# Study material
********************

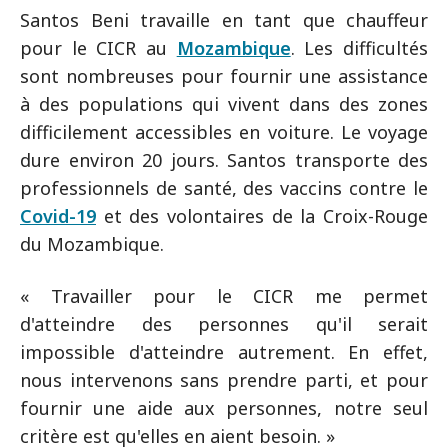
Santos Beni travaille en tant que chauffeur
pour le CICR au
Mozambique
. Les difficultés
sont nombreuses pour fournir une assistance
à des populations qui vivent dans des zones
difficilement accessibles en voiture. Le voyage
dure environ 20 jours. Santos transporte des
professionnels de santé, des vaccins contre le
Covid-19
et des volontaires de la Croix-Rouge
du Mozambique.
« Travailler pour le CICR me permet
d'atteindre des personnes qu'il serait
impossible d'atteindre autrement. En effet,
nous intervenons sans prendre parti, et pour
fournir une aide aux personnes, notre seul
critère est qu'elles en aient besoin. »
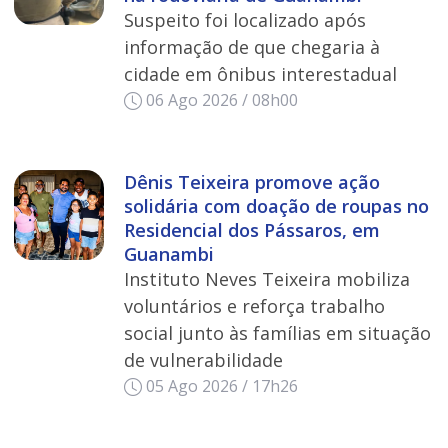
Suspeito foi localizado após
informação de que chegaria à
cidade em ônibus interestadual
06 Ago 2026 / 08h00
Dênis Teixeira promove ação
solidária com doação de roupas no
Residencial dos Pássaros, em
Guanambi
Instituto Neves Teixeira mobiliza
voluntários e reforça trabalho
social junto às famílias em situação
de vulnerabilidade
05 Ago 2026 / 17h26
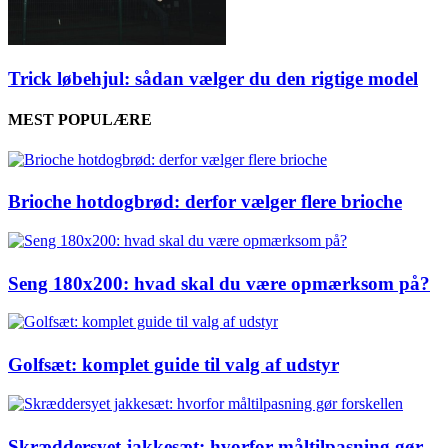
Trick løbehjul: sådan vælger du den rigtige model
MEST POPULÆRE
Brioche hotdogbrød: derfor vælger flere brioche
Seng 180x200: hvad skal du være opmærksom på?
Golfsæt: komplet guide til valg af udstyr
Skræddersyet jakkesæt: hvorfor måltilpasning gør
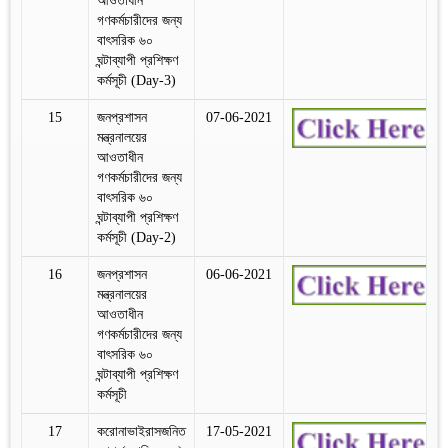
আওতাধীন
গণকর্মচারীদের জন্য
বাৎসরিক ৬০
ঘন্টাব্যাপী প্রশিক্ষণ
কর্মসূচী (Day-3)
15
জনপ্রশাসন
07-06-2021
মন্ত্রনালয়ের
আওতাধীন
গণকর্মচারীদের জন্য
বাৎসরিক ৬০
ঘন্টাব্যাপী প্রশিক্ষণ
কর্মসূচী (Day-2)
16
জনপ্রশাসন
06-06-2021
মন্ত্রনালয়ের
আওতাধীন
গণকর্মচারীদের জন্য
বাৎসরিক ৬০
ঘন্টাব্যাপী প্রশিক্ষণ
কর্মসূচী
17
করোনাভাইরাসজনিত
17-05-2021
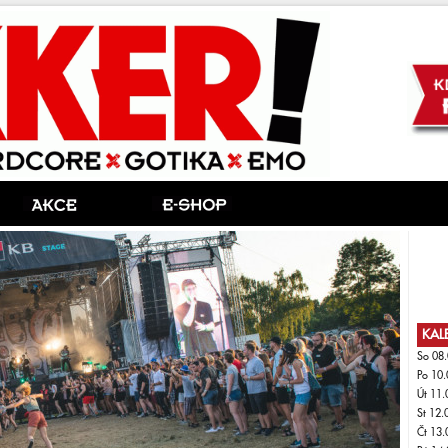
KAL
So 08.
Po 10.
Út 11.
St 12.
Čt 13.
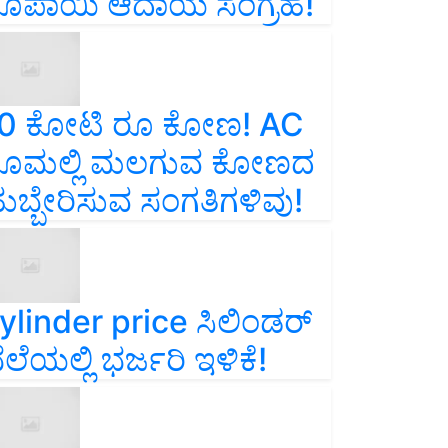
ೂಪಾಯಿ ಆದಾಯ ಸಂಗ್ರಹ!
0 ಕೋಟಿ ರೂ ಕೋಣ! AC
ೂಮಲ್ಲಿ ಮಲಗುವ ಕೋಣದ
ುಬ್ಬೇರಿಸುವ ಸಂಗತಿಗಳಿವು!
ylinder price ಸಿಲಿಂಡರ್‌
ೆಲೆಯಲ್ಲಿ ಭರ್ಜರಿ ಇಳಿಕೆ!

********************

# What you are asked to do
Each entry needs to be retyped exactly; the pictures stay out.

# Answer below
Santos Beni travaille en tant que chauffeur
pour le CICR au
Mozambique
. Les difficultés
sont nombreuses pour fournir une assistance
à des populations qui vivent dans des zones
difficilement accessibles en voiture. Le voyage
dure environ 20 jours. Santos transporte des
professionnels de santé, des vaccins contre le
Covid-19
et des volontaires de la Croix-Rouge
du Mozambique.
« Travailler pour le CICR me permet
d'atteindre des personnes qu'il serait
impossible d'atteindre autrement. En effet,
nous intervenons sans prendre parti, et pour
fournir une aide aux personnes, notre seul
critère est qu'elles en aient besoin. »
Suspeito foi localizado após
informação de que chegaria à
cidade em ônibus interestadual
06 Ago 2026 / 08h00
Dênis Teixeira promove ação
solidária com doação de roupas no
Residencial dos Pássaros, em
Guanambi
Instituto Neves Teixeira mobiliza
voluntários e reforça trabalho
social junto às famílias em situação
de vulnerabilidade
05 Ago 2026 / 17h26
Trick løbehjul: sådan vælger du den rigtige model
MEST POPULÆRE
Brioche hotdogbrød: derfor vælger flere brioche
Seng 180x200: hvad skal du være opmærksom på?
Golfsæt: komplet guide til valg af udstyr
Skræddersyet jakkesæt: hvorfor måltilpasning gør
আওতাধীন
গণকর্মচারীদের জন্য
বাৎসরিক ৬০
ঘন্টাব্যাপী প্রশিক্ষণ
কর্মসূচী (Day-3)
15
জনপ্রশাসন
07-06-2021
মন্ত্রনালয়ের
আওতাধীন
গণকর্মচারীদের জন্য
বাৎসরিক ৬০
ঘন্টাব্যাপী প্রশিক্ষণ
কর্মসূচী (Day-2)
16
জনপ্রশাসন
06-06-2021
মন্ত্রনালয়ের
আওতাধীন
গণকর্মচারীদের জন্য
বাৎসরিক ৬০
ঘন্টাব্যাপী প্রশিক্ষণ
কর্মসূচী
17
করোনাভাইরাসজনিত
17-05-2021
KAL
So 08.
Po 10.
Út 11.
St 12.
Čt 13.
ೂಪಾಯಿ ಆದಾಯ ಸಂಗ್ರಹ!
0 ಕೋಟಿ ರೂ ಕೋಣ! AC
ೂಮಲ್ಲಿ ಮಲಗುವ ಕೋಣದ
ುಬ್ಬೇರಿಸುವ ಸಂಗತಿಗಳಿವು!
ylinder price ಸಿಲಿಂಡರ್‌
ೆಲೆಯಲ್ಲಿ ಭರ್ಜರಿ ಇಳಿಕೆ!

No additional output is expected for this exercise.